Now, TB researchers at San Diego State University have uncovered a crucial clue to the mystery: the answer may lie in the epigenetic domain rather than the genetic domain in which most scientists have focused their efforts.

Their discovery could help advance new diagnostic, therapeutic and vaccine targets.

Epigenetics is the study of heritable changes in gene expression that do not involve a corresponding change to the underlying DNA sequence, i.e. changes in the phenotype but no changes in the genotype.

This only affects the physical structure of the DNA, through a process called DNA methylation in which a chemical “cap” is added to the DNA molecule, preventing or facilitating the expression of certain genes.

The SDSU researchers describe the rapid response phenomenon they discovered as “intercellular mosaic methylation,” a process by which Mycobacterium tuberculosis diversifies, creating multiple subpopulations each with their own phenotype.

While antibiotics could kill many of these mutant subpopulations, at least some survive and develop drug resistance.

We believe this also explains why diagnostic tests in some patients do not predict treatment failure and why some patients return months later with the disease re-emerging in a much more resistant state. This is also the reason why CT scans of the lungs of many “healed” patients show lesions with possible bacterial activity. “

Faramarz Valafar, tuberculosis expert, School of Public Health, San Diego State University

Valafar studies the genetics and epigenetics of lung diseases.

Worldwide, tuberculosis is among the top 10 causes of death. It killed 1.4 million people in 2019 and around 10 million people fall ill each year, according to the World Health Organization.

Valafar’s team has collected hundreds of samples of drug-resistant bacteria strains from patients in India, China, the Philippines and South Africa, as well as Europe, through collaborations with TB researchers around the world.

Their study was published in eLife in late October. Valafar and project scientist Samuel Modlin began exploring epigenetics for the tuberculosis bacterium in 2016 and PhD student Derek Conkle-Gutierrez joined them in 2018, in the Clinical Drug Resistance and Persistence Pathogenesis Laboratory .

Modlin, a former student of the SDSU, and Conkle-Gutierrez used the skills and knowledge acquired at the SDSU to carry out this research: data and statistical analysis, coding skills and bioinformatics knowledge.

“We have known for decades that bacterial epigenetics can affect the expression of certain genes, which can lead to a variety of phenotypes even when they have identical genotypes,” said Conkle-Gutierrez. “We found evidence of that phenomenon in the tuberculosis bacterium.”

Antibiotic resistance is typically caused by genomic mutations, but this bacterium is one of many that exploits alternative mechanisms in the epigenetic domain to allow for rapid adaptation.

“We found that some of them had mutations that led to variable DNA methylation and those strains had much more diversity in their epigenome, and therefore more potential to be drug resistant,” Modlin said.

The researchers found that there were no set patterns and the methylation was quite random. They used advanced comparative genomic and epigenetic techniques to identify variations between cells within a colony from a single isolate, from a single patient, including small variations that nevertheless impacted gene expression.

They were able to do this because, instead of assuming that the reference genome had a common structure, they rebuilt each genome from scratch and analyzed its epigenetic signatures.

They will now focus on testing and confirming the key genes they have identified with the methylation signatures. There is still a lot of work to be done before their discovery can finally be used for diagnostics.

“There is a lot of resistance in tuberculosis that escapes current molecular diagnostics and we don’t really know why. This is problematic,” Valafar said. “This study offers a new domain, new tools and a new approach to finding alternative mechanisms.

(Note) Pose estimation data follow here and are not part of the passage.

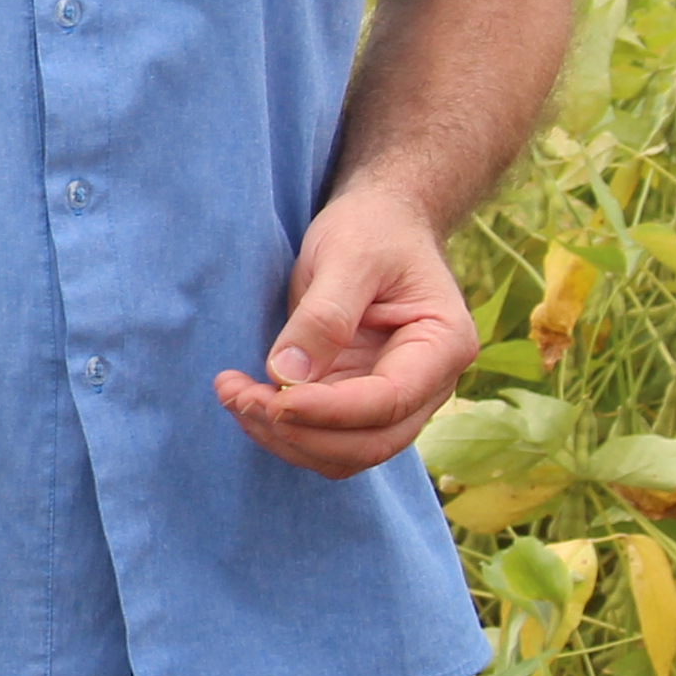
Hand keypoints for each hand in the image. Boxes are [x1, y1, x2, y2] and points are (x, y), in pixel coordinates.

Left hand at [215, 183, 481, 477]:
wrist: (380, 222)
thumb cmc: (373, 230)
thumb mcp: (348, 255)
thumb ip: (324, 316)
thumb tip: (288, 376)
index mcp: (443, 345)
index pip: (389, 402)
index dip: (329, 411)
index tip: (272, 401)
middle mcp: (428, 385)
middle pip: (369, 444)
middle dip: (299, 432)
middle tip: (237, 396)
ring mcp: (394, 400)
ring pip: (343, 453)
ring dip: (284, 438)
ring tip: (232, 394)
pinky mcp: (358, 401)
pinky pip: (324, 437)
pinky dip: (282, 429)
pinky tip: (245, 397)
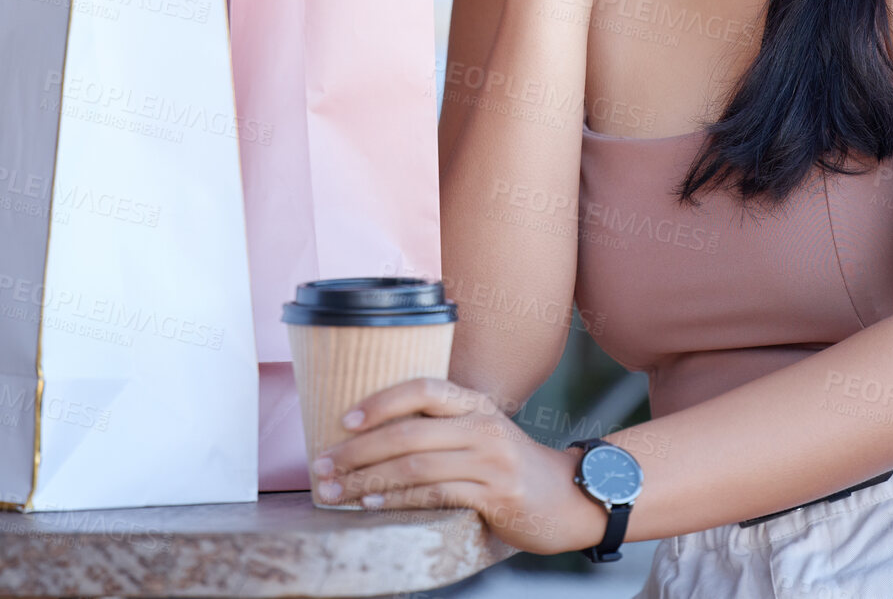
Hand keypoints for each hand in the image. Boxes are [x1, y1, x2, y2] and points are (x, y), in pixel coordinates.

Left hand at [309, 376, 609, 555]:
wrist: (571, 499)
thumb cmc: (512, 468)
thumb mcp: (482, 436)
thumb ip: (442, 430)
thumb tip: (375, 436)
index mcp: (475, 405)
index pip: (422, 389)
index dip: (380, 401)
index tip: (343, 420)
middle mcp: (482, 426)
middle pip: (408, 431)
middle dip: (356, 450)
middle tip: (321, 464)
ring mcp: (491, 461)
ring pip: (415, 465)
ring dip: (366, 479)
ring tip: (334, 489)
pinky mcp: (496, 495)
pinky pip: (435, 494)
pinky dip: (397, 499)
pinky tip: (371, 504)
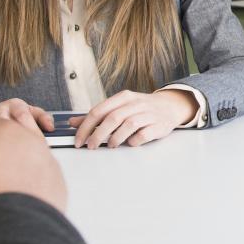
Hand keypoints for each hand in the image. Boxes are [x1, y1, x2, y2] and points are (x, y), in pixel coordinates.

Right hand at [0, 97, 66, 213]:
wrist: (10, 237)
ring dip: (17, 155)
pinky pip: (42, 171)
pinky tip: (14, 190)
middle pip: (19, 126)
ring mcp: (47, 163)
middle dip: (3, 135)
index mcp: (6, 130)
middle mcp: (32, 142)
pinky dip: (30, 175)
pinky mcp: (56, 184)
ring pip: (32, 148)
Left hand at [71, 90, 197, 149]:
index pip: (99, 110)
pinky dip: (135, 141)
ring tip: (111, 145)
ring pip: (128, 125)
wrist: (170, 106)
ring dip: (116, 138)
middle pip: (112, 118)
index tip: (79, 139)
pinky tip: (131, 143)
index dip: (86, 126)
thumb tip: (73, 123)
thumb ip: (97, 115)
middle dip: (98, 135)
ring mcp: (148, 114)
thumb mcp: (119, 107)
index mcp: (123, 97)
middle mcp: (135, 103)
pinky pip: (144, 134)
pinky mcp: (159, 125)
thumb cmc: (141, 108)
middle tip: (91, 146)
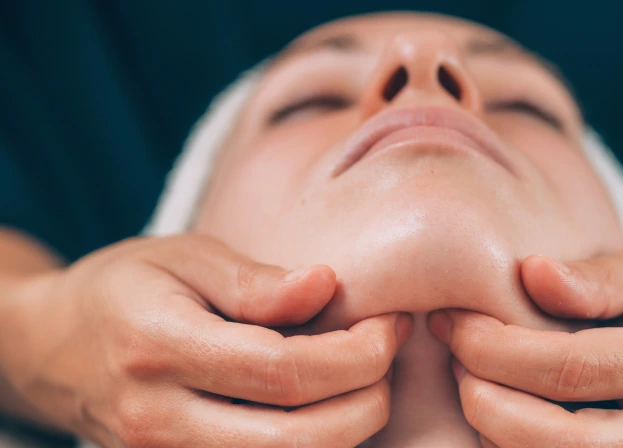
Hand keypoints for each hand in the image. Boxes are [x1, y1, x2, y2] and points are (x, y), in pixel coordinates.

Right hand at [0, 235, 410, 446]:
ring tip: (364, 374)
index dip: (355, 355)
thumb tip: (326, 286)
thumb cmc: (126, 287)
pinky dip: (312, 443)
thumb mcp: (185, 257)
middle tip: (388, 351)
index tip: (388, 324)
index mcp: (160, 348)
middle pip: (297, 441)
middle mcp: (158, 420)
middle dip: (367, 401)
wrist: (53, 346)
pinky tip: (327, 402)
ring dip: (348, 428)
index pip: (283, 373)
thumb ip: (256, 281)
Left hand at [429, 247, 622, 446]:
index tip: (454, 320)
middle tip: (454, 355)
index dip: (495, 348)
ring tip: (474, 377)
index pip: (569, 368)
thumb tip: (529, 274)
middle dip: (483, 401)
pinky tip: (503, 410)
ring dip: (493, 432)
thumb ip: (597, 277)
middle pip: (556, 442)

We move away from the classical view of molecular diagnostics and use a new comprehensive approach to analyzing bacteria.”

Current standards of care use two types of antibiotics: bacteriostats that prevent bacteria from multiplying but don’t kill them, and bactericides that kill them.

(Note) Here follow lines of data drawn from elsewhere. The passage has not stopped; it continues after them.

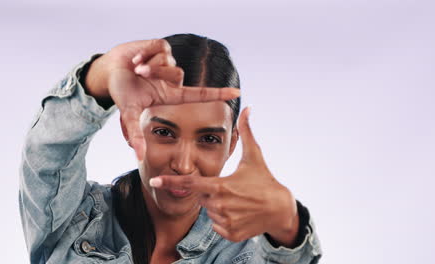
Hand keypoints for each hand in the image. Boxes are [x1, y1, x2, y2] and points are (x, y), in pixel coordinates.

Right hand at [85, 39, 239, 159]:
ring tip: (135, 67)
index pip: (199, 95)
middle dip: (155, 72)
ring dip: (148, 63)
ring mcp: (168, 62)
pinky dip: (144, 52)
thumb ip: (135, 134)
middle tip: (138, 73)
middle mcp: (173, 79)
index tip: (237, 93)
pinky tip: (135, 58)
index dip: (218, 94)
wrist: (109, 72)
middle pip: (177, 74)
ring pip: (168, 61)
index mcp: (170, 94)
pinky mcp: (160, 46)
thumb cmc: (123, 92)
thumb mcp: (129, 113)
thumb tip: (138, 156)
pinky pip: (159, 48)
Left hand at [149, 107, 299, 245]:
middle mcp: (220, 205)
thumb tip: (247, 108)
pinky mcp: (230, 234)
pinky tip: (238, 212)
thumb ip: (246, 131)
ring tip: (237, 200)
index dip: (171, 181)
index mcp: (221, 186)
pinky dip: (224, 219)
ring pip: (209, 211)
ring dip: (218, 205)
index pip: (190, 183)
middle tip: (230, 188)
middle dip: (211, 192)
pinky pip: (216, 225)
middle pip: (201, 197)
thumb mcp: (255, 155)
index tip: (154, 181)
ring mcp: (225, 221)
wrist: (281, 209)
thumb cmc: (265, 180)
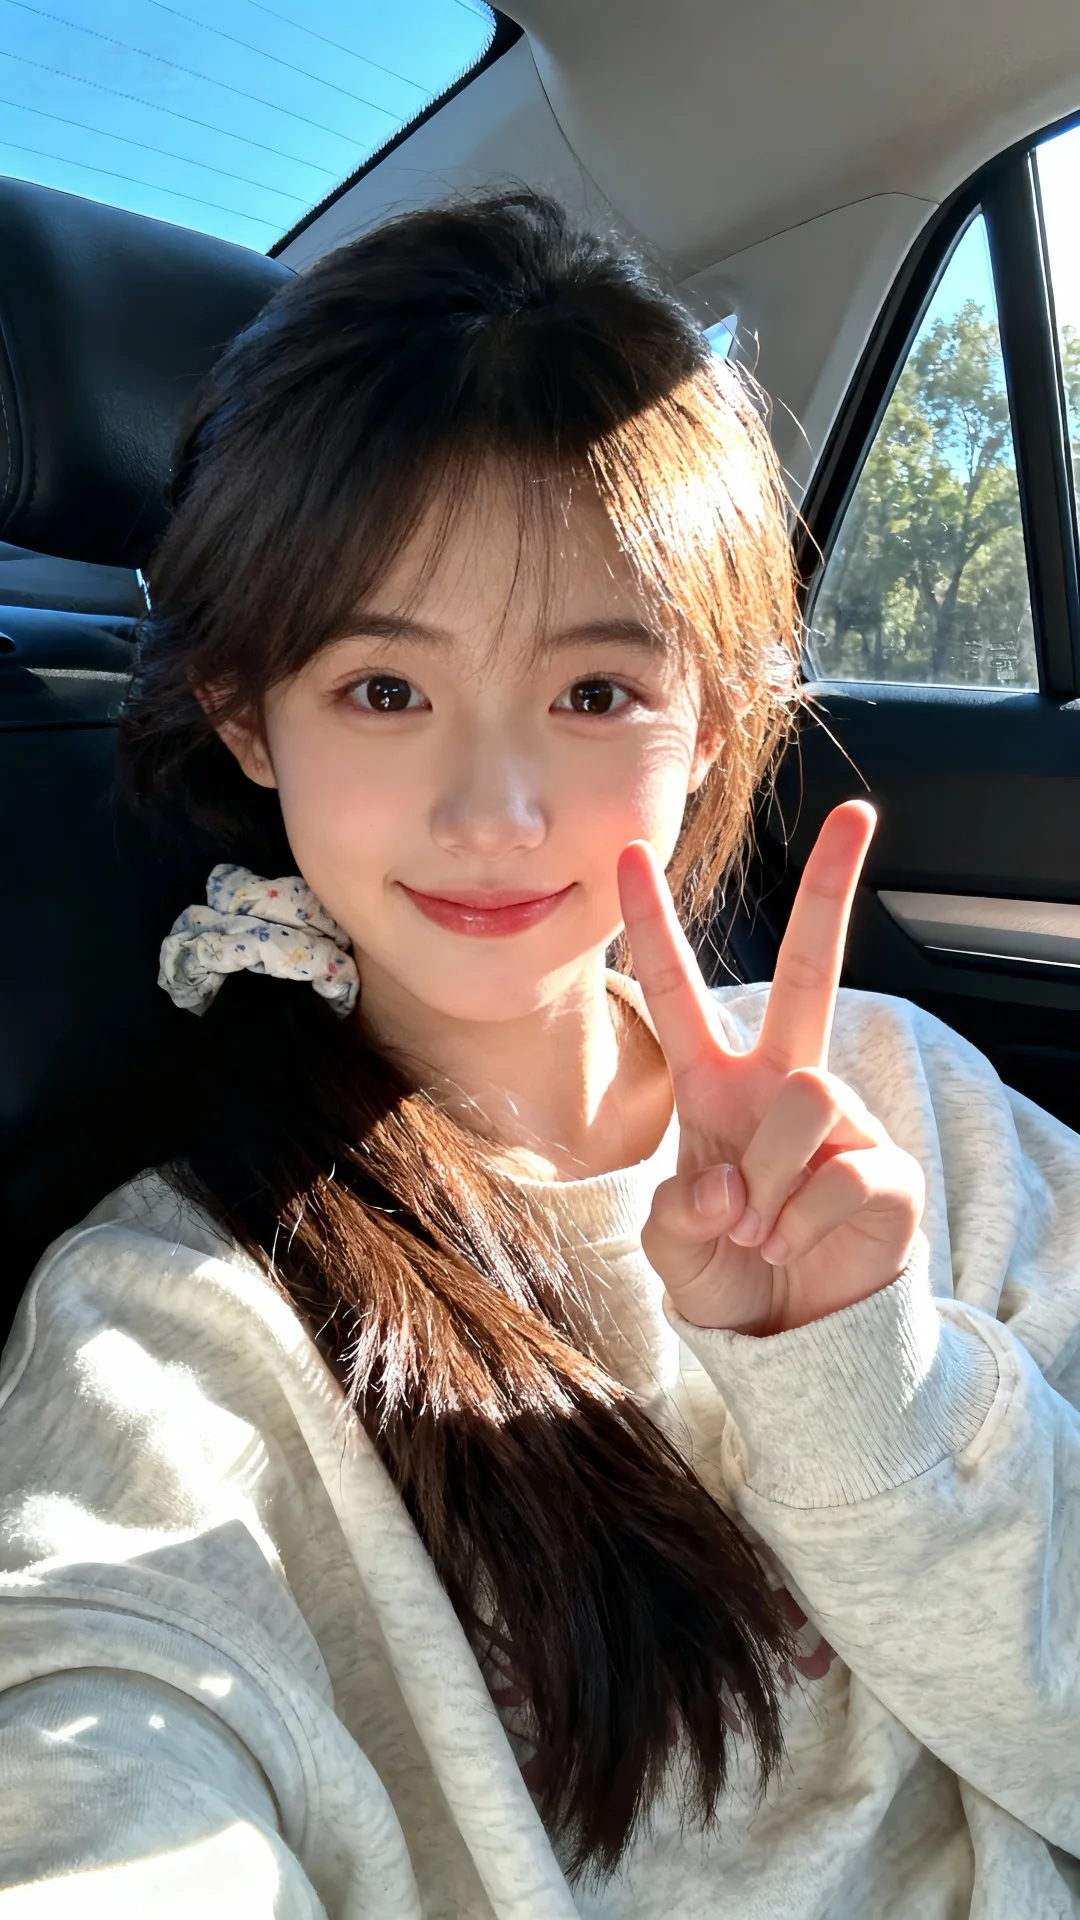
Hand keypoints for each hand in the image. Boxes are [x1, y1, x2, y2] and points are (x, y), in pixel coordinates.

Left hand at [617, 802, 924, 1335]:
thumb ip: (679, 1215)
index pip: (677, 994)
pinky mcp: (886, 1166)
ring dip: (770, 1185)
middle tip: (859, 815)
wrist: (791, 1334)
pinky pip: (840, 1174)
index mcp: (714, 1088)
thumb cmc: (726, 1268)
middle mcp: (779, 1085)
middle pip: (805, 973)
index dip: (653, 927)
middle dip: (831, 890)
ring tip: (765, 1229)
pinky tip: (804, 1244)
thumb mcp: (672, 1248)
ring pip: (802, 1102)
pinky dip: (806, 1226)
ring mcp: (840, 1119)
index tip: (630, 853)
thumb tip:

“We have found a new mode of variation, and if we can inhibit that diversification mechanism, we can inhibit epigenetic resistance in the short term and kill bacteria before mutations in the genome develop and cause long-term genetic resistance,” Modlin said.

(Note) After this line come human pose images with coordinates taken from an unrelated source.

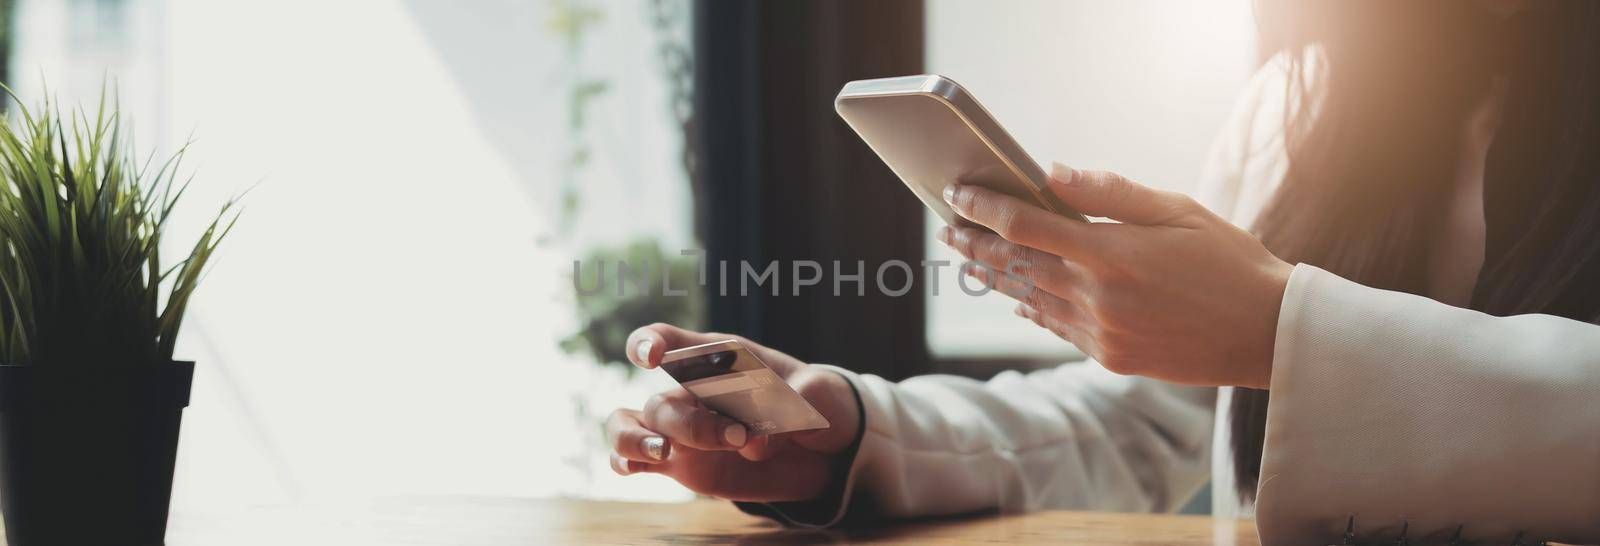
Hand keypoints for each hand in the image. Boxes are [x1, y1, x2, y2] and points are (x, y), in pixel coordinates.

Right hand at [604, 323, 860, 501]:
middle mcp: (694, 390)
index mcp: (724, 358)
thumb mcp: (823, 393)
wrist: (826, 446)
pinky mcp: (682, 461)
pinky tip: (638, 469)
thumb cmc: (820, 403)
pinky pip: (634, 458)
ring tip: (664, 454)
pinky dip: (627, 462)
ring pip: (633, 425)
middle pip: (666, 402)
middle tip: (741, 437)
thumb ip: (795, 403)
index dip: (653, 342)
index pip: (677, 341)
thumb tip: (755, 435)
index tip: (651, 357)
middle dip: (697, 426)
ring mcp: (683, 427)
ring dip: (638, 439)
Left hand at [939, 163, 1292, 388]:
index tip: (957, 194)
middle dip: (976, 243)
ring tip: (968, 259)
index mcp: (1111, 252)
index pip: (1024, 224)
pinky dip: (1032, 307)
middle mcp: (1098, 296)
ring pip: (1029, 299)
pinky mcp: (1111, 357)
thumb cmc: (1227, 260)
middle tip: (947, 228)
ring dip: (994, 277)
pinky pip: (1056, 327)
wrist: (1268, 332)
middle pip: (1015, 265)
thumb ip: (1108, 192)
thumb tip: (1049, 173)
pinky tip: (1017, 297)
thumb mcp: (1176, 209)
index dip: (983, 208)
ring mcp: (1102, 332)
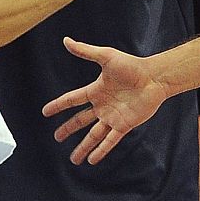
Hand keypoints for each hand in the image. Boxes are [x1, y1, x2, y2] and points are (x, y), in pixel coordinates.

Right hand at [43, 37, 169, 164]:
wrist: (154, 78)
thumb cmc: (132, 65)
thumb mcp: (106, 57)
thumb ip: (85, 51)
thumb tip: (66, 40)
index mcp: (96, 90)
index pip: (72, 99)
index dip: (58, 105)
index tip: (45, 112)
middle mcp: (102, 106)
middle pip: (80, 120)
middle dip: (68, 129)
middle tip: (56, 138)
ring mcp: (112, 117)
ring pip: (94, 136)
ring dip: (83, 147)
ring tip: (74, 160)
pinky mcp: (124, 125)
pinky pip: (110, 140)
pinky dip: (101, 151)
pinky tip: (92, 160)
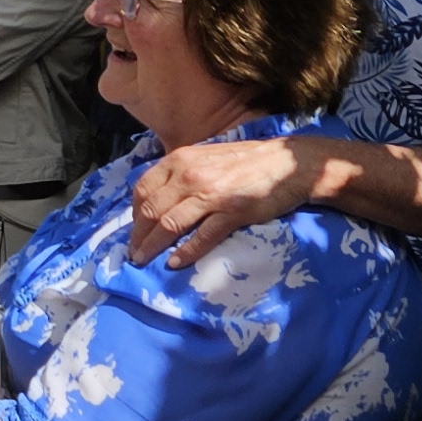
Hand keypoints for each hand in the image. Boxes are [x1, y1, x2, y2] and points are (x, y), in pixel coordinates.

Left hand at [126, 132, 314, 268]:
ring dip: (153, 246)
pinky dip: (185, 252)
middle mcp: (189, 176)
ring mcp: (210, 195)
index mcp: (180, 160)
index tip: (134, 229)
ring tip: (144, 260)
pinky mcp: (231, 213)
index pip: (143, 189)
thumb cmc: (246, 161)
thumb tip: (159, 196)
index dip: (133, 213)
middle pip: (151, 210)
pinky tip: (174, 263)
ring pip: (170, 224)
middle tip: (133, 252)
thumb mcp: (205, 157)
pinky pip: (202, 237)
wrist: (288, 164)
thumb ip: (182, 172)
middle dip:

This may be how some bacterial populations survive treatment and make the patient ill again with much greater antibiotic resistance or hypervirulence.

The journal editors and reviewers consider their finding significant and asked the researchers to rename three of the genes for which they describe new functions: MamC, MamS, MamS1. The article appeared on the cover of the eLife magazine.

Valafar’s team has obtained two provisional patents for their discovery.